1．无菌PBS溶液(须用0.22μm滤膜过滤，建议新鲜配置或采购已过膜的PBS，4°C冰箱保存的PBS溶液需先平衡至室温)；

2．20%无水乙醇(须超声条件脱气20min或配置好后静置过夜)；

3．超滤管(截留分子量100kD)；

4．收集管(1.5mL EP管和15mL离心管)；

5．样品(上样前需平衡到室温，单根柱子单次上样体积为1mL)。

Q：如果是0.5ml左右的血浆样本应该用哪一款试剂盒？

A：直接稀释到1ml上样到Exosupur^® ES9P11e/ES9P14e 1ml血浆排阻柱

Q：Exosupur^® 微量血浆/清排阻柱的上样0.2ml指的是原始血浆/血清吗？

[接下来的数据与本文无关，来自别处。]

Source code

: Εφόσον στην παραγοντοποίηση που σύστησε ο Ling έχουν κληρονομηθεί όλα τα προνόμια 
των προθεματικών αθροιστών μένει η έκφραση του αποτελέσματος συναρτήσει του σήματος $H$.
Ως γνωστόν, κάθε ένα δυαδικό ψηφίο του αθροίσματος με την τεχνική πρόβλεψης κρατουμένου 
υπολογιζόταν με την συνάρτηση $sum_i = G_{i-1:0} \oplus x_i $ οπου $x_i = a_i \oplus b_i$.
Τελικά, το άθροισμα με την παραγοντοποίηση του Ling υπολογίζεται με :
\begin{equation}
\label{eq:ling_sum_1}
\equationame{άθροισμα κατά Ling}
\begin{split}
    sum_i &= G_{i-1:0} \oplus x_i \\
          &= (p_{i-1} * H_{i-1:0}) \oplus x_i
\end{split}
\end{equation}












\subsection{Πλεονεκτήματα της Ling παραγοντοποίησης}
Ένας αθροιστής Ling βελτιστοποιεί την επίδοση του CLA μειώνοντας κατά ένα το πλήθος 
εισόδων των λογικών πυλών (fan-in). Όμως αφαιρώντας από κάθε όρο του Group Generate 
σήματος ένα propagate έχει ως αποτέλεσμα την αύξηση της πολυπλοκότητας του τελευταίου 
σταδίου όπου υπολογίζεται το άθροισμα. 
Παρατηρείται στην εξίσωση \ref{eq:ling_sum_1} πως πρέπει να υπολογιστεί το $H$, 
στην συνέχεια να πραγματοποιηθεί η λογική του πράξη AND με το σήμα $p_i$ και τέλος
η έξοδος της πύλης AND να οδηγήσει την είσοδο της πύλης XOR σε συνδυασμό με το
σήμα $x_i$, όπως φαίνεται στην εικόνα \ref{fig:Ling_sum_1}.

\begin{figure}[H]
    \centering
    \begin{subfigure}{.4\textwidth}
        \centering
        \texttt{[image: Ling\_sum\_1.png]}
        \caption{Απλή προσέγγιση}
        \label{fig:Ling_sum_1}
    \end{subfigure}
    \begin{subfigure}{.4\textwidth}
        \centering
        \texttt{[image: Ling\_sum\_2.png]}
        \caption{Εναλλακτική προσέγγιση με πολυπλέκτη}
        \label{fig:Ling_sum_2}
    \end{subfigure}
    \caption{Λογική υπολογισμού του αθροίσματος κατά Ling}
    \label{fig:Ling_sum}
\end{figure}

A：指的是经过低速离心和过0.45 μm滤膜处理后的样本，0.2ml。请注意滤膜过滤会损失约100 μl。如果只用0.2ml血浆进行滤膜过滤建议客户再用约100 μl PBS进行二次过膜润洗。

Q：样本收集完了，颜色还在中间，是否有问题？

A：按照操作说明来做，就没问题，一般是颜色滞后，因为颜色都是小分子成分，会靠后出来，外泌体会先流出，故不能以颜色作为外泌体收集的判断。

Q：用完了是直接用封闭液冲洗，还是2部体积的PBS冲了再用1倍体积封闭液冲？

A：如果本次接着用就不用封闭液清洗；如果本次不用了，需保存起来下次用，那么本次就用PBS冲洗后再封闭液冲洗。

Q：分离后的外泌体如何保存
A：外泌体保存问题跟分离方法无关，是由其本身特性决定的，如果条件允许最好使用新鲜的外泌体进行实验，冻存的外泌体容易产生团聚并出现沉淀。实际研究中，外泌体功能实验往往需要大量的外泌体不得不分批提取保存时可-80℃保存；但做biomarker研究时，如RNA组学等，提取外泌体后需尽快完成RNA提取等后续实验。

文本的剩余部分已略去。